Work task – Within the listing below, show every line that contains the word "Емкость".

Listed records –
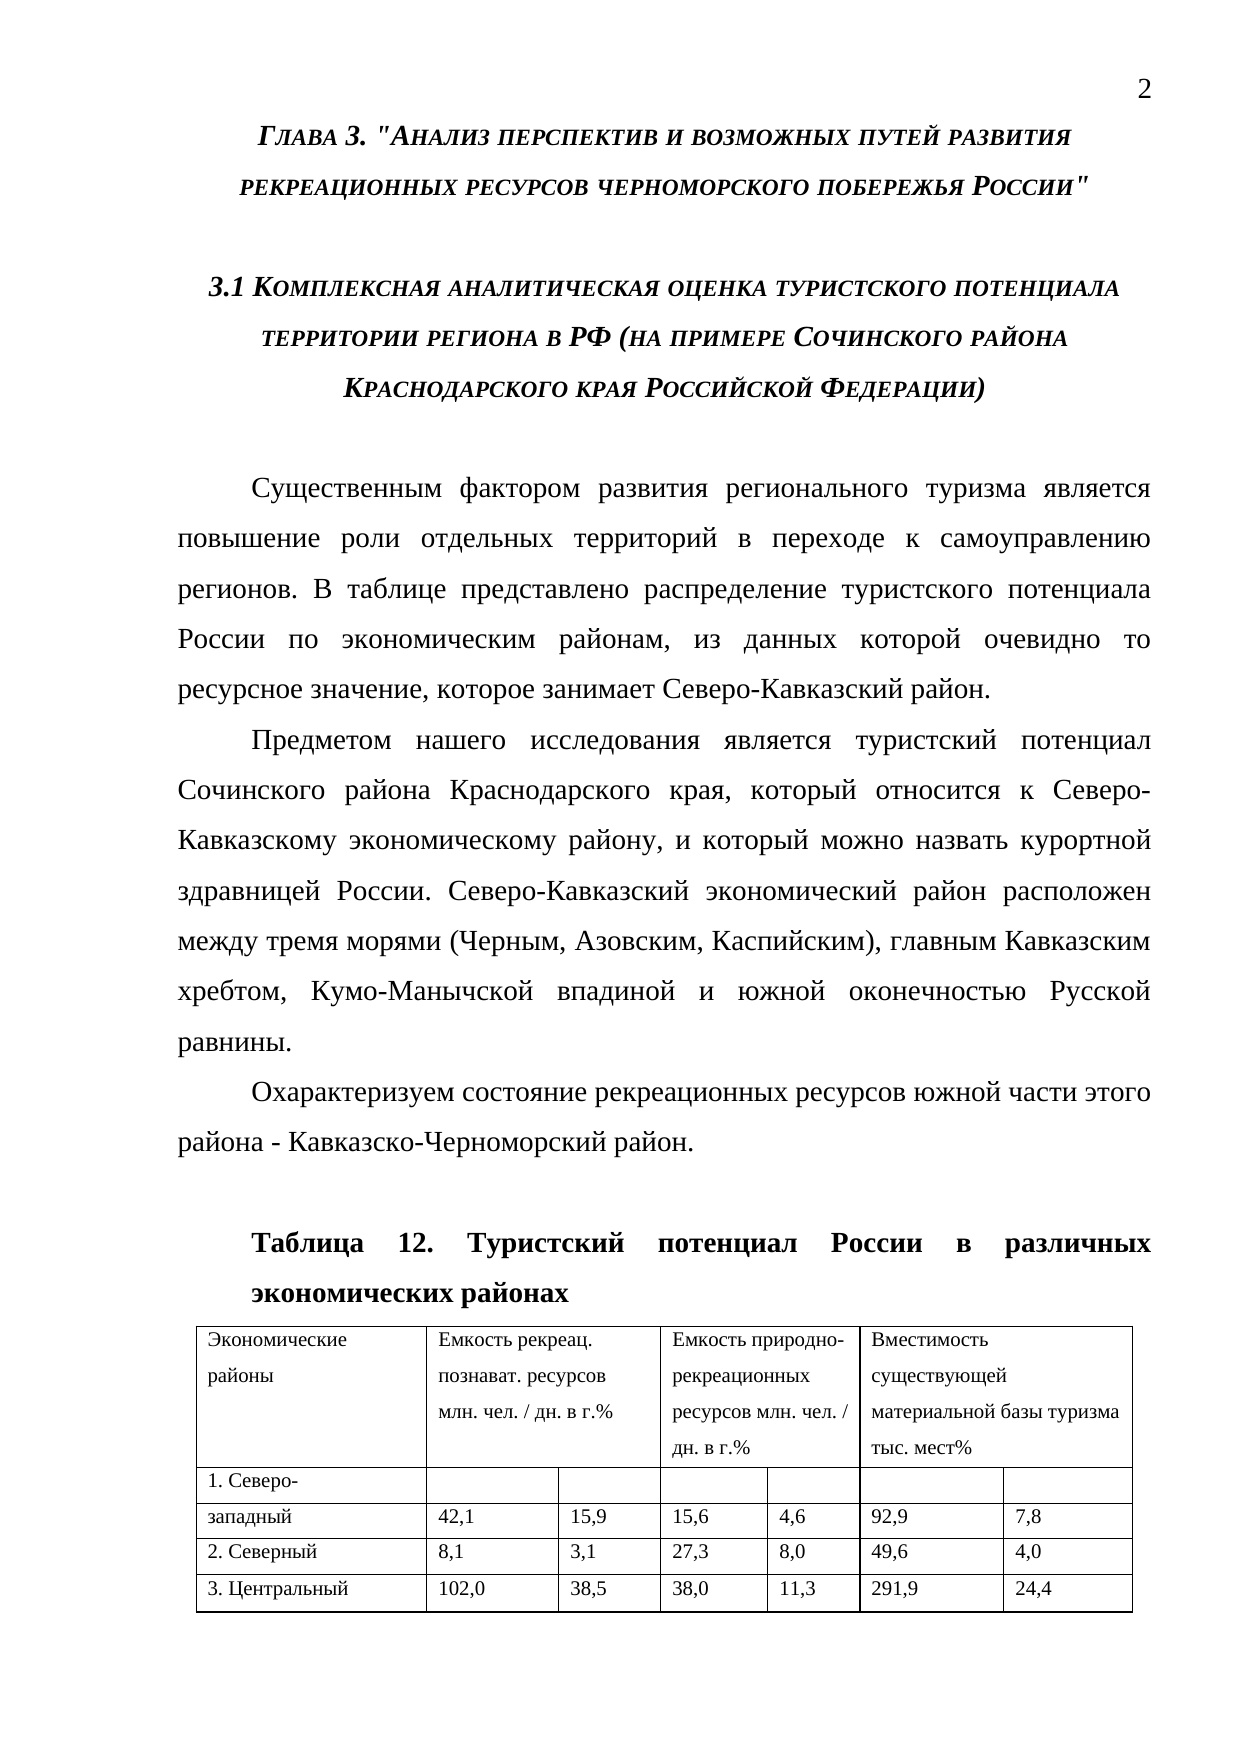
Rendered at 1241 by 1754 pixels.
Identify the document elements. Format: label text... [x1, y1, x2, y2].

table_cell [768, 1468, 859, 1503]
table_cell 8,1 [427, 1539, 558, 1574]
text Предметом нашего исследования является туристский потенциал Сочинского района Краснодарского края, который относится к Северо-Кавказскому экономическому району, и который можно назвать курортной здравницей России. Северо-Кавказский экономический район расположен между тремя морями (Черным, Азовским, Каспийским), главным Кавказским хребтом, Кумо-Манычской впадиной и южной оконечностью Русской равнины. [177, 722, 1152, 1057]
table_header Емкость природно-рекреационных ресурсов млн. чел. / дн. в г.% [661, 1327, 859, 1467]
text Существенным фактором развития регионального туризма является повышение роли отдельных территорий в переходе к самоуправлению регионов. В таблице представлено распределение туристского потенциала России по экономическим районам, из данных которой очевидно то ресурсное значение, которое занимает Северо-Кавказский район. [177, 470, 1152, 705]
table_cell 27,3 [661, 1539, 767, 1574]
table_cell 24,4 [1004, 1575, 1132, 1611]
table_cell 38,5 [559, 1575, 660, 1611]
table_cell [1004, 1468, 1132, 1503]
subtitle 3.1 Комплексная аналитическая оценка туристского потенциала территории региона в РФ (на примере Сочинского района Краснодарского края Российской Федерации) [177, 269, 1152, 403]
table_cell 102,0 [427, 1575, 558, 1611]
table_cell 8,0 [768, 1539, 859, 1574]
table_cell 2. Северный [197, 1539, 426, 1574]
text Таблица 12. Туристский потенциал России в различных экономических районах [251, 1225, 1152, 1309]
table_cell [559, 1468, 660, 1503]
table_header Вместимость существующей материальной базы туризма тыс. мест% [861, 1327, 1132, 1467]
table_cell 49,6 [861, 1539, 1003, 1574]
table_cell 42,1 [427, 1504, 558, 1538]
table_cell 3,1 [559, 1539, 660, 1574]
table_header Экономические районы [197, 1327, 426, 1467]
subtitle Глава 3. "Анализ перспектив и возможных путей развития рекреационных ресурсов черноморского побережья России" [177, 118, 1152, 202]
table_cell [661, 1468, 767, 1503]
table_cell 38,0 [661, 1575, 767, 1611]
table_cell 92,9 [861, 1504, 1003, 1538]
table_cell [861, 1468, 1003, 1503]
table_cell 4,6 [768, 1504, 859, 1538]
table_cell западный [197, 1504, 426, 1538]
table_cell 4,0 [1004, 1539, 1132, 1574]
table_cell 291,9 [861, 1575, 1003, 1611]
table_cell 11,3 [768, 1575, 859, 1611]
table_header Емкость рекреац. познават. ресурсов млн. чел. / дн. в г.% [427, 1327, 660, 1467]
table_cell 7,8 [1004, 1504, 1132, 1538]
table_cell 1. Северо- [197, 1468, 426, 1503]
table_cell 3. Центральный [197, 1575, 426, 1611]
table_cell 15,9 [559, 1504, 660, 1538]
table_cell [427, 1468, 558, 1503]
text Охарактеризуем состояние рекреационных ресурсов южной части этого района - Кавказско-Черноморский район. [177, 1074, 1152, 1158]
table_cell 15,6 [661, 1504, 767, 1538]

Response –
table_header Емкость природно-рекреационных ресурсов млн. чел. / дн. в г.% [661, 1327, 859, 1467]
table_header Емкость рекреац. познават. ресурсов млн. чел. / дн. в г.% [427, 1327, 660, 1467]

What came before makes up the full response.